Recently I reconnected with my step uncle after not having seen him for a long while. We talked of my work and he told me that since she died he had uncovered a set of drawings done by my step grandmother, his mother, Peggy Wilson (previously Peggy Lee, nee Peggy Browne). I knew she had been a fashion model but had had no idea that she had gone to art college previous to that and when I received a paper portfolio with dozens of beautiful illustrations in it, in the post, I was amazed.


She had drawn example garments from the 1400's to the 1900's. Probably doing so in the 1940's when she was around 18-20 years old (she was born on 22nd December1923).




Unfortunately we know little about her life as an art student. It's possible that Ruskin Spear, one of the foremost British painters of that era was her teacher. Obviously she was interested in fashion before she began modelling. Where she was seeing the original garments she was illustrating we don't know. Probably these aren't her original designs, it looks more as if she were trying to document notable aspects of fashion as a record for herself. Thereby illustrating the major changes as they occurred across the centuries of fashion history. It's a useful record for me anyway. Of course my work is also built around more general aspects of social and national history. I seek to weave the stories of real individuals from the past into the garments I design. I nod toward the achievements, thoughts, feelings, aspirations, talents or simple ordinariness of specific individuals (living or dead) in the collections I make. So it seemed rather magical that here, in the orbit of my own family I should find a woman whose illustrations and style might at least help me build a blog post showing a unique set of fashion illustrations, and thereby explore a little further this singular preoccupation.


Having most recently created The Regency Wardrobe collection I wanted to start by showing you some of her drawings of fashion from that period (with a few sketches of the sort of original Graeco/Italiante garments that inspired fashion during the Regency era).


We then step back in time to the 1400's:



And the 1500's:


I have a few particular favourites such as this garment from the time of Charles II. I want to show you the detail:


Here we have an equally dapper gentleman from the time of Henry VII (who featured recently in my post about England's first paper maker John Tate )




These next illustrations show fashion from a period of particular interest to me currently (the 1700's) in terms of the research for my next collection Weaving Silk Stories, please see future posts for more information about that.


She obviously wanted to understand aspects of the construction of such garments also:



There are only a limited number of designs that come more up to-date (that is, up to-date for an artist in the 1940's). But also one or two that amuse me, such as this one of a helmet from a suit of armour (a helmet being not something I've attempted in paper, but never say never!)
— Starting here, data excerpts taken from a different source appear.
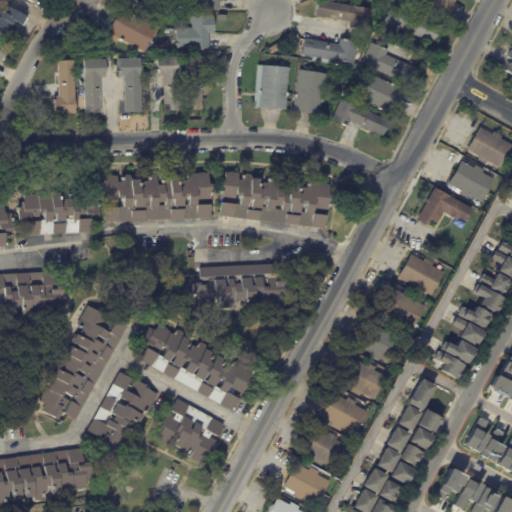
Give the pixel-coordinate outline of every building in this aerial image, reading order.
[(217,0),(217,12),(184,9),(184,0),(217,0)] [(355,30),(351,29),(352,23),(314,16),(317,0),(370,10),(366,32),(355,30)] [(455,0),(445,24),(406,7),(407,5),(402,3),(403,0),(455,0)] [(420,39),(400,30),(398,34),(382,27),(390,7),(416,18),(418,15),(426,19),(425,22),(439,28),(432,44),(420,39)] [(0,33),(0,11),(4,13),(7,8),(25,17),(21,25),(14,21),(13,23),(17,25),(13,33),(3,28),(0,33)] [(155,29),(156,29),(143,53),(121,41),(120,42),(117,40),(118,39),(106,33),(118,9),(155,29)] [(212,33),(212,35),(207,35),(208,49),(173,50),(173,30),(190,29),(189,18),(206,17),(206,19),(212,19),(212,33)] [(353,42),(357,43),(353,65),(300,57),(302,39),(338,45),(339,40),(353,42)] [(1,64),(0,64),(0,43),(8,48),(3,59),(1,64)] [(386,51),(387,52),(385,56),(417,70),(410,85),(362,64),(371,44),(386,51)] [(511,76),(502,72),(506,64),(504,63),(510,50),(511,51),(511,76)] [(205,73),(205,75),(200,76),(201,111),(184,112),(183,58),(205,57),(205,73)] [(162,99),(161,76),(155,77),(155,59),(177,58),(179,111),(163,112),(162,99)] [(123,107),(122,77),(116,78),(115,60),(138,59),(140,112),(124,113),(123,107)] [(103,62),(104,79),(99,79),(100,115),(83,115),(82,61),(103,60),(103,62)] [(52,99),(52,97),(57,97),(56,62),(73,62),(74,115),(52,115),(52,104),(50,104),(50,101),(52,101),(52,99)] [(264,67),(288,69),(286,97),(285,111),(253,109),(255,67),(264,67)] [(303,72),(326,76),(319,117),(291,113),(293,99),(292,99),(293,96),(294,96),(298,71),(303,72)] [(404,93),(394,116),(355,99),(366,74),(405,92),(404,93)] [(372,133),(350,122),(347,129),(331,121),(341,101),(388,123),(381,137),(372,133)] [(480,127),(491,133),(493,131),(501,136),(500,138),(511,145),(499,168),(487,161),(486,164),(477,159),(479,157),(476,155),(474,159),(465,153),(467,151),(466,150),(479,126),(480,127)] [(447,183),(460,160),(473,167),(474,164),(483,169),(481,172),(493,179),(481,202),(469,196),(467,199),(458,194),(460,190),(447,183)] [(262,181),(264,181),(265,177),(276,178),(275,187),(280,187),(281,179),(297,181),(295,191),(299,192),(300,186),(304,186),(305,181),(327,183),(326,194),(328,194),(327,203),(328,203),(326,216),(324,216),(322,229),(218,215),(220,194),(216,193),(217,180),(221,181),(223,170),(237,172),(236,179),(239,179),(240,173),(249,174),(248,177),(257,178),(256,187),(260,187),(261,181),(262,181)] [(208,218),(102,221),(101,198),(98,198),(98,186),(102,186),(101,175),(115,175),(115,181),(118,181),(118,179),(117,180),(117,176),(127,175),(128,178),(136,177),(136,186),(144,186),(143,173),(153,173),(154,183),(158,183),(158,176),(167,175),(167,177),(175,176),(176,184),(179,184),(179,173),(207,172),(208,182),(209,182),(209,205),(208,205),(208,218)] [(67,183),(67,184),(59,184),(58,177),(67,176),(67,183)] [(511,194),(503,190),(511,176),(511,194)] [(446,214),(442,212),(436,223),(430,220),(428,225),(417,219),(434,188),(471,208),(463,224),(446,214)] [(91,232),(15,236),(13,202),(20,202),(20,201),(22,201),(22,194),(36,193),(36,195),(40,195),(40,192),(57,191),(58,200),(61,200),(61,197),(68,197),(68,194),(86,193),(86,197),(91,197),(91,199),(96,198),(97,216),(90,216),(91,232)] [(4,245),(4,246),(0,246),(0,206),(4,206),(4,212),(10,212),(11,230),(4,230),(4,245)] [(511,258),(496,249),(501,241),(510,247),(511,244),(511,258)] [(495,251),(511,260),(511,279),(495,271),(499,264),(489,259),(494,251),(495,251)] [(410,254),(422,260),(423,258),(432,263),(430,266),(443,272),(430,295),(418,289),(417,292),(408,287),(409,284),(397,277),(410,254)] [(278,264),(279,280),(285,280),(286,306),(265,307),(265,300),(260,300),(260,307),(246,308),(246,299),(238,300),(238,309),(228,310),(228,307),(218,308),(218,305),(193,306),(193,290),(191,290),(191,283),(199,282),(198,267),(278,263),(278,264)] [(0,273),(54,272),(54,285),(61,285),(62,295),(57,295),(58,312),(0,313),(0,273)] [(478,283),(477,282),(482,274),(491,279),(495,272),(511,282),(503,297),(478,283)] [(473,291),(477,284),(504,299),(501,304),(500,304),(495,313),(478,304),(482,297),(473,292),(473,291)] [(405,292),(414,297),(412,300),(424,306),(411,330),(400,323),(398,326),(389,321),(391,318),(379,311),(391,288),(403,295),(405,292)] [(92,310),(93,308),(111,318),(111,319),(123,326),(73,420),(64,415),(59,423),(40,412),(44,404),(37,401),(44,388),(45,388),(46,386),(39,382),(44,373),(48,375),(56,361),(54,360),(55,358),(57,359),(71,333),(78,337),(80,333),(70,328),(83,305),(92,310)] [(457,315),(461,307),(471,312),(474,306),(491,315),(483,330),(457,315)] [(452,324),(456,317),(483,332),(474,347),(457,337),(461,330),(451,325),(452,324)] [(175,329),(180,332),(179,335),(210,352),(206,360),(210,362),(214,355),(221,359),(217,366),(221,368),(224,364),(227,365),(231,358),(251,369),(245,380),(247,381),(240,395),(238,394),(229,410),(136,359),(142,347),(137,345),(147,327),(153,330),(156,324),(168,330),(167,332),(170,334),(171,333),(170,333),(172,330),(172,331),(174,328),(175,329)] [(372,324),(383,331),(385,328),(394,333),(392,336),(404,342),(391,366),(380,359),(378,362),(369,357),(371,354),(359,347),(371,324),(372,324)] [(465,364),(441,351),(446,342),(454,347),(457,340),(473,349),(465,364)] [(440,353),(464,366),(456,380),(440,370),(443,365),(433,359),(437,351),(440,353)] [(511,359),(506,356),(496,373),(511,381),(511,379),(511,359)] [(353,359),(364,365),(366,362),(375,367),(373,370),(385,377),(372,400),(361,394),(359,396),(350,391),(352,388),(340,381),(352,359),(353,359)] [(119,375),(128,380),(125,384),(130,387),(133,381),(149,389),(147,391),(157,396),(155,399),(156,399),(153,405),(152,404),(146,415),(142,413),(127,442),(120,438),(111,455),(94,446),(98,439),(86,432),(117,374),(119,375)] [(493,375),(486,388),(504,398),(511,385),(493,375)] [(419,379),(432,386),(419,411),(405,404),(419,379)] [(334,394),(345,400),(347,397),(356,402),(354,405),(366,412),(353,435),(342,429),(340,431),(331,426),(333,423),(320,417),(333,394),(334,394)] [(223,427),(217,437),(211,434),(209,437),(216,441),(207,457),(206,456),(201,464),(190,458),(193,453),(190,451),(187,456),(178,451),(179,449),(169,443),(167,445),(155,439),(159,430),(157,429),(166,414),(167,414),(175,399),(224,426),(223,427)] [(417,412),(407,431),(394,424),(403,405),(417,412)] [(424,409),(440,418),(432,433),(413,424),(422,408),(424,409)] [(474,452),(460,444),(476,416),(485,421),(478,432),(484,435),(474,452)] [(396,429),(405,434),(396,452),(382,445),(392,427),(396,429)] [(490,463),(476,455),(491,427),(500,432),(494,442),(500,445),(490,463)] [(429,439),(422,451),(407,442),(415,428),(430,436),(429,439)] [(315,429),(326,435),(328,432),(336,437),(335,440),(347,447),(334,470),(322,464),(321,466),(312,461),(314,458),(301,452),(314,429),(315,429)] [(511,463),(507,472),(493,464),(508,436),(511,438),(511,449),(511,451),(511,463)] [(404,444),(422,454),(417,463),(416,463),(414,468),(396,459),(404,444)] [(386,449),(396,454),(386,472),(372,465),(382,447),(386,449)] [(86,485),(86,488),(68,491),(68,493),(65,493),(65,492),(42,495),(42,497),(40,497),(40,496),(10,500),(9,495),(1,496),(2,499),(3,499),(3,502),(2,502),(3,504),(0,504),(0,459),(78,449),(81,463),(88,462),(91,481),(85,482),(86,485)] [(407,478),(402,485),(387,477),(395,462),(411,470),(407,478)] [(294,497),(293,496),(294,493),(282,487),(295,464),(307,470),(308,468),(317,472),(315,475),(327,482),(315,505),(303,499),(302,501),(294,497)] [(431,494),(446,468),(461,476),(452,492),(445,489),(440,499),(431,494)] [(361,485),(370,469),(383,476),(374,494),(360,487),(361,485)] [(448,504),(463,477),(478,485),(469,502),(462,499),(457,509),(448,504)] [(395,502),(393,505),(375,495),(383,480),(401,490),(395,502)] [(466,511),(480,485),(495,493),(486,510),(480,506),(476,511),(466,511)] [(353,501),(359,489),(373,496),(364,511),(357,511),(350,508),(353,501)] [(488,511),(498,496),(511,503),(511,505),(508,511),(488,511)] [(278,499),(288,505),(289,502),(298,507),(297,510),(301,511),(268,511),(276,498),(278,499)] [(389,511),(368,511),(375,499),(391,508),(389,511)]
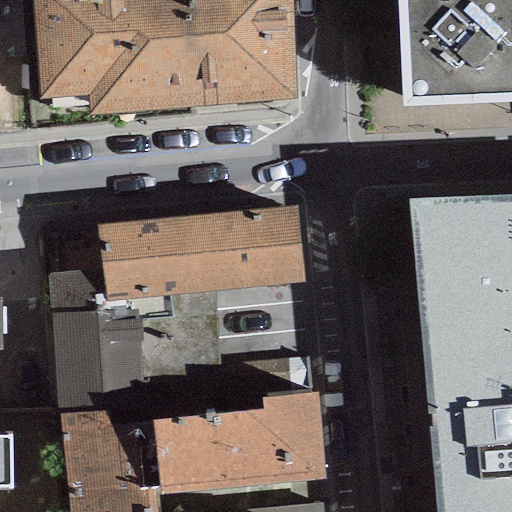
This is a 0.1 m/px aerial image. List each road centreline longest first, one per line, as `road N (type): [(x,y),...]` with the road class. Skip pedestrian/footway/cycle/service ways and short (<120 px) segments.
road 1 (residential): [(358,511),(328,166)]
road 2 (residential): [(0,189),(328,166)]
road 3 (residential): [(328,166),(511,159)]
road 4 (residential): [(328,166),(320,0)]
Some of the primary details that remain known about my step grandmother (beside family memories) were collected together for her obituary:


I didn't know her well, she seemed immensely tall and elegant and proper to me, when I was a little girl; married as she was by then to my grandfather Jimmy Wilson (who had a small room attached to the sitting room with shelves all over the walls covered in bottles, this was the bar, he did like socialising!). That she might have shared my interest in historic fashion came as a great (as in, welcome) surprise. Wouldn't it be wonderful if we knew ahead of time what we would later wish we'd asked our relatives. If only I could have known to ask her all about these drawings and her time at art college, whilst we walked on this planet together, familial as we were. For me the work of working out how best to create illustrations of my garment designs continues but maybe I will integrate something of her practise into me own.